Dryden’s brief is as one would expect. Much of the Town’s brief concerns a recitation of Court of Appeals’ precedent under the Mined Land Reclamation Law and arguments as to why this precedent, which concerns the extractive mining industry as opposed to the oil and gas industry and concerns differing statutory language, regulatory schemes and legislative histories, controls whether local municipalities in New York are preempted from determining whether and where drilling can occur. The Town then goes on to argue, in what can only be characterized as mystifying, that local regulation of land use, including a ban on all development, is consistent with the State’s declared policy to foster development, prevent waste, maximize recovery and protect correlative rights.

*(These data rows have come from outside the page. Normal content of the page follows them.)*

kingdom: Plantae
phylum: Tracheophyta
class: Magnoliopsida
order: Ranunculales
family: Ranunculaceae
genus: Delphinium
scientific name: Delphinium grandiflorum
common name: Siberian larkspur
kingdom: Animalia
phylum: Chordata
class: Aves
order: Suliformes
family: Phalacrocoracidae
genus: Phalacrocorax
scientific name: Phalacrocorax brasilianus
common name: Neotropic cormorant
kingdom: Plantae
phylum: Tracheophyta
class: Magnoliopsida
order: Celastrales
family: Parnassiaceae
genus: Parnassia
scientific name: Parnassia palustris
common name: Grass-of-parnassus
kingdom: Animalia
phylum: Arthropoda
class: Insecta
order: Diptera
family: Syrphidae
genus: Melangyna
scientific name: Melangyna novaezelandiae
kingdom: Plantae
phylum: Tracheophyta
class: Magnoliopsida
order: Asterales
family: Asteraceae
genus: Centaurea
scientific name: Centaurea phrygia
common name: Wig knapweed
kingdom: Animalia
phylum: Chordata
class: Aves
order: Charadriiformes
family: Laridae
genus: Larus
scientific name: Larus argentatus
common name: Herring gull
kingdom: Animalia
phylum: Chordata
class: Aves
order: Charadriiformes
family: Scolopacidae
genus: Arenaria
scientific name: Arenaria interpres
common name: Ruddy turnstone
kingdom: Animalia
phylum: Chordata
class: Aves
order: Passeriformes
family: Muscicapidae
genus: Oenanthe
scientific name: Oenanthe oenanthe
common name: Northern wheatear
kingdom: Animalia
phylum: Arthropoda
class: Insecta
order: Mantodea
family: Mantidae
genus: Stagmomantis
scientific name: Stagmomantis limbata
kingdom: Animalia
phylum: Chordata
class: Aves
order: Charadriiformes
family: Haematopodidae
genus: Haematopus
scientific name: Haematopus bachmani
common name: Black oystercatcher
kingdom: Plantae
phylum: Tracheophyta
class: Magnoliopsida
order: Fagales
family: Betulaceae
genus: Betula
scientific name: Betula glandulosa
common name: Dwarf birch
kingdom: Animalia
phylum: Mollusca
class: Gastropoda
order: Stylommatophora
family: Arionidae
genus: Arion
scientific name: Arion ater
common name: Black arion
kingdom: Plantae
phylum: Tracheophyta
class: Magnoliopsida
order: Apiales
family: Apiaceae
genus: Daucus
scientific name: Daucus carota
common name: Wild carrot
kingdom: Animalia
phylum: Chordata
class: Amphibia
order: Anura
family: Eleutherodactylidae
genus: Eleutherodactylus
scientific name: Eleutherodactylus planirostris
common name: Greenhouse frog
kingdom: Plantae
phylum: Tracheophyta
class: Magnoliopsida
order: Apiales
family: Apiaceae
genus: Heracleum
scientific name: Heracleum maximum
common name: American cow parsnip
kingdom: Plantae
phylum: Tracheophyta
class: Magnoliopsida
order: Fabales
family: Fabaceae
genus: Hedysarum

We have previously detailed the error in the Town’s analysis as accepted by the lower courts (http://hblaw.com/alerts/New-York-Appellate-Court-Upholds-Drilling-Bans-05-06-2013; http://hblaw.com/alerts/Did-the-Dryden-and-Middlefield-Courts-Get-It-Wrong-03-01-2012). The language of the preemption provision in the Oil, Gas and Solution Mining Law, coupled with its legislative history, establish that the Town’s arguments are misplaced. Moreover, the long-standing regulation of the oil and gas industry in New York at the state level and the explicitly stated policy objectives of the State to foster development confirm this result. Regardless of how you couch them or try to justify their legal authority, local ordinances that dictate whether and where drilling can occur are preempted in New York.